• Work order: Which lines of the entries below run from the one holding "соотношение учебной нагрузки между" to the one holding "沈氏节能:印刷电路板式换热器（PCHE）", inclusive? Set down exactly those lines and no others.

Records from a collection
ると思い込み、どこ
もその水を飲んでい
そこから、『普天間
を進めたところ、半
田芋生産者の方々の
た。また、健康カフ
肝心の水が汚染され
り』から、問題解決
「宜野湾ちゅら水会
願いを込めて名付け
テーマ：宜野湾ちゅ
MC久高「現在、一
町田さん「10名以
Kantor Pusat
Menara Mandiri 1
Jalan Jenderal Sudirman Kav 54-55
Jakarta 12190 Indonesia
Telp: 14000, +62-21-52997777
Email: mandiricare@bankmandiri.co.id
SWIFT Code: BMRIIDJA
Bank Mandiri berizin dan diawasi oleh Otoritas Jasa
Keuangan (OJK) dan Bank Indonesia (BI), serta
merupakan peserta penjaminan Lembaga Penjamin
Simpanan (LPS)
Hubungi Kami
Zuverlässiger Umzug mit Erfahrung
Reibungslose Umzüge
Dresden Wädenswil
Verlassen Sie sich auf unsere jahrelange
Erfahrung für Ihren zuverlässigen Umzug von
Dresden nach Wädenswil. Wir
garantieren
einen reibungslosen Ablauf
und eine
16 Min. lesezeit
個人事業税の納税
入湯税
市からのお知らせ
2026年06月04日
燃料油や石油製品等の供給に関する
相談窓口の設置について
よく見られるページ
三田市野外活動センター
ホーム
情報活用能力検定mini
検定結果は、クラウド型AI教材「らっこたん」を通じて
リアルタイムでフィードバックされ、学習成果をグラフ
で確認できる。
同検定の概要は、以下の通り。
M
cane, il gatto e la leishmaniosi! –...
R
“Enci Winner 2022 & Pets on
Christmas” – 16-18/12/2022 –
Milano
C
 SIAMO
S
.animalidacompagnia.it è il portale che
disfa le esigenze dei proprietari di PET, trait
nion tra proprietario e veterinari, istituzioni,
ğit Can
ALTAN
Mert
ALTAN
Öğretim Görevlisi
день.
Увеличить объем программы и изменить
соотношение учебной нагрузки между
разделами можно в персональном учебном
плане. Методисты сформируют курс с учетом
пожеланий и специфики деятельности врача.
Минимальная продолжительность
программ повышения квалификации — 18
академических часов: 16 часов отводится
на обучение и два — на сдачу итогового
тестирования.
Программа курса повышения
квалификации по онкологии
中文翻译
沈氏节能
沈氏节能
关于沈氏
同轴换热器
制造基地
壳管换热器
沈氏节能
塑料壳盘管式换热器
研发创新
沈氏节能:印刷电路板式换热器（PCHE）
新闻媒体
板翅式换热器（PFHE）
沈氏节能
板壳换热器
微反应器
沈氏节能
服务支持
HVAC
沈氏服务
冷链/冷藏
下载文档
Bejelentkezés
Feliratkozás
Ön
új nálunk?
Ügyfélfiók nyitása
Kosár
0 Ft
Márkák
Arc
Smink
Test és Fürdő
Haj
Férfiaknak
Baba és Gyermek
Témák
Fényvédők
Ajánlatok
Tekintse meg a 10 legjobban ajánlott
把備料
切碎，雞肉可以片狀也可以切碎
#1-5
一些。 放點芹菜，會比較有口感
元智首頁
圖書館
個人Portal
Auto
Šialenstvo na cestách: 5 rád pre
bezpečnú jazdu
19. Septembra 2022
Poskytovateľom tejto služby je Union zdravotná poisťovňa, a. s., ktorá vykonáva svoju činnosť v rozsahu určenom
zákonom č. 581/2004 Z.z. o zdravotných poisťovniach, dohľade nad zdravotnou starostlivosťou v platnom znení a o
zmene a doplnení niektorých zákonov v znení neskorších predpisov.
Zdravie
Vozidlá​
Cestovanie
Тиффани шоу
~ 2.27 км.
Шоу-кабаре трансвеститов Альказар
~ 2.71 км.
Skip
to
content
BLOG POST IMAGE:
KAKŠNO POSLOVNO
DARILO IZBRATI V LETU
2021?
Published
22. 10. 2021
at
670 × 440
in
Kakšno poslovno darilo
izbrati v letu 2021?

• Completed exercise:
соотношение учебной нагрузки между
разделами можно в персональном учебном
плане. Методисты сформируют курс с учетом
пожеланий и специфики деятельности врача.
Минимальная продолжительность
программ повышения квалификации — 18
академических часов: 16 часов отводится
на обучение и два — на сдачу итогового
тестирования.
Программа курса повышения
квалификации по онкологии
中文翻译
沈氏节能
沈氏节能
关于沈氏
同轴换热器
制造基地
壳管换热器
沈氏节能
塑料壳盘管式换热器
研发创新
沈氏节能:印刷电路板式换热器（PCHE）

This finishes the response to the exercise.